Fedoraでは現在QEMUのみSPICEをサポートしており、qemu、celt051、spice-protocol、spice-server、spice-clientパッケージをインストールすることで利用できる。qemuパッケージをインストールすれば、依存でcelt051およびspice-serverも自動的にインストールされる。
SPICEパッケージのインストール
su -c 'yum install qemu spice-protocol spice-client'
SPICEに対応したQEMUの実行は、-spiceをつけて実行することで利用できる。SPICEサーバは5930ポートを使用する。また、-qxlでQXLドライバを有効にすることでリモートの描画処理を上げることができる。
QEMUを実行(ポートは5930を指定)
qemu -hda HDD.img -usbevice tablet -soundhw ac97 -vga qxl -m 1024 -spice port=5930,disable-ticketing
次にspicecコマンド(SPICEクライアント)を使ってSPICEサーバに接続する。spicec(1)を実行するときに、-hでサーバを、-pでポートを指定する。引数に何も指定せずに実行すると、SPICECにサーバやポートを指定する入力画面が表示される。

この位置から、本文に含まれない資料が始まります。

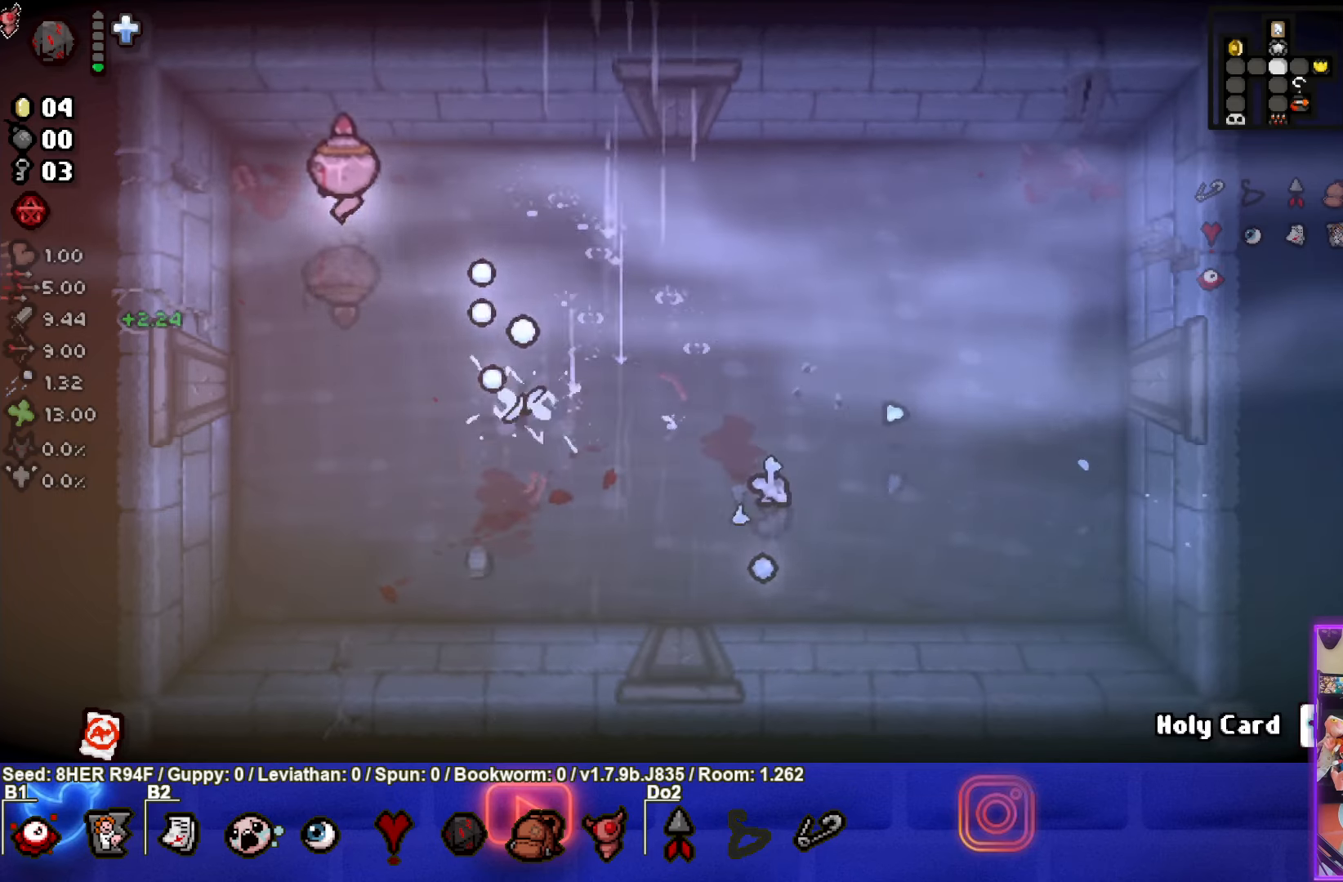
{"buttons": [], "left_stick": "down", "events": [[283, "left_stick", "down-right"], [416, "left_stick", "down"]]}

SPICEサーバに接続(xxxにはIPアドレスを入力)
spicec -h xxx.xxx.xxx.xxx -p 5930
SPICEクライアントはWindows版がSPICEの公式サイトより配布されており、spicec.exeを実行することでWindowsからSPICEサーバにアクセスすることも可能だ。
見えない部分が改良されたFedora 14
今回リリースされたFedora 14は、一般ユーザよりもデベロッパやシステム管理者向けな改良が加えられたことで、少し触る程度では違い感じることはできない。しかし、開発者にとっては各種言語が強化されたことは朗報といえる。D言語がサポートされたことで、D言語での開発が容易になり、D言語で開発されたアプリケーションを試すことも可能になった。
また、仮想化デスクトップとしてSPICEが導入されたことで、Red HatがSPICEに力を入れていることがわかる。今回、SPICEを試してみたが、筆者の試したマシンが非力だったのか、起動に非常に時間がかかった。SPICEのサポートはまだ始まったばかりでプロダクトレベルでの利用にはまだまだといえるが、SPICEがどのようなものなのか試してみる価値はあるといえる。